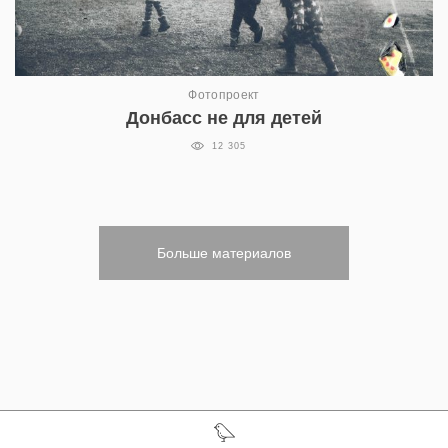
Фотопроект
Донбасс не для детей
12 305
Больше материалов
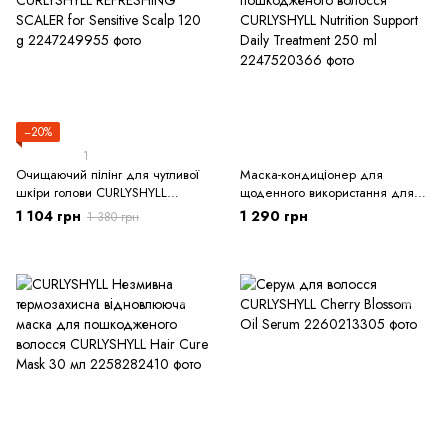
−20%
1
Очищаючий пілінг для чутливої
Маска-кондиціонер для
шкіри голови CURLYSHYLL
щоденного використання для
REFRESHING SCALER for
пошкодженого волосся
1 104 грн
1 290 грн
1 380 грн
Sensitive Scalp 120 g
CURLYSHYLL Nutrition Support
Daily Treatment 250 ml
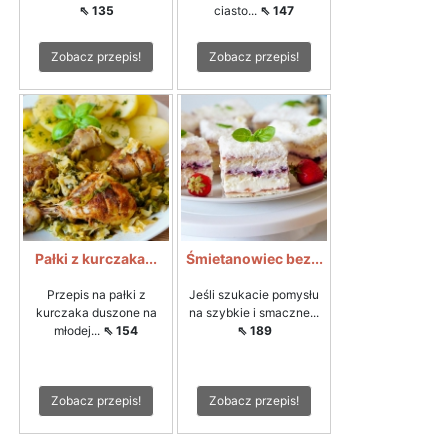
⇖ 135
ciasto...
⇖ 147
Zobacz przepis!
Zobacz przepis!
Pałki z kurczaka...
Śmietanowiec bez...
Przepis na pałki z
Jeśli szukacie pomysłu
kurczaka duszone na
na szybkie i smaczne...
młodej...
⇖ 154
⇖ 189
Zobacz przepis!
Zobacz przepis!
————————
◆ **Task goal**
Could you repeat exactly the lines from the first one of the records above through the line containing "kurczaka duszone na", leaving out any pictures?

◆ **Response box**
Фотопроект
Донбасс не для детей
12 305
Больше материалов
−20%
1
Очищаючий пілінг для чутливої
Маска-кондиціонер для
шкіри голови CURLYSHYLL
щоденного використання для
REFRESHING SCALER for
пошкодженого волосся
1 104 грн
1 290 грн
1 380 грн
Sensitive Scalp 120 g
CURLYSHYLL Nutrition Support
Daily Treatment 250 ml
⇖ 135
ciasto...
⇖ 147
Zobacz przepis!
Zobacz przepis!
Pałki z kurczaka...
Śmietanowiec bez...
Przepis na pałki z
Jeśli szukacie pomysłu
kurczaka duszone na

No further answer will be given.